Все трое начали жестоко препираться, К. сидел в кузове, обхватив руками колени, и дрожал всем телом: больше всего на свете боялся он не успеть туда, где ждала его смерть.
Все мысли его были сконцентрированы на этом пароходе: ужасные колодцы, предназначенные стать гробами, виделись ему преддверием рая… Мне было мучительно жаль его, и я, даже будучи убежден, что поступил верно и спас ему жизнь, не мог радоваться по-настоящему, ведь для сотен других несчастных все осталось по-прежнему — бездонная, свинцовая, ледяная…
По прошествии двух часов машина не завелась. Кедровая сойка уснула, и уснули все дневные птицы; лишь мохнатый филин, мигая изредка зелеными глазами, сидел на ветке.
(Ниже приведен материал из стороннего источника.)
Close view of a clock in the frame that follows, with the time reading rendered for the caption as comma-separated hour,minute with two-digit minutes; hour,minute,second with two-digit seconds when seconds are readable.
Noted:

Сказать, что стемнело, было бы не совсем правильно: светло зимой здесь не бывало никогда. Но было уже очень поздно, ничего не разглядеть, и Вольняшки, ругаясь ужаснейшими словами, стали устраиваться на ночлег.
К. не вытерпел:
— Отдайте мне мои документы, я пешком пойду… Дойду до трассы, там кто-нибудь подберет…
— Куда ты по такому морозу пойдешь! — один из Вольняшек рассмеялся. — До трассы еще кило́метров пятнадцать, не меньше…
— Отдай документы, начальник, — попросил К. — Я дойду.
Меня вновь охватил тошнотворный, скользкий ужас. Теперь я уже не того боялся, что К. попадет на пароход, дело совсем в другом: пятнадцать ваших километров — путь несложный для сойки, для филина или для здорового человека летом по гладкому асфальту, но эти пятнадцать километров глухой тайги — ночью, в мороз, от которого маленькие птицы умирают на лету, — намеревался преодолеть человек, который от двери барака до своих нар не мог дойти, не сделав передышки!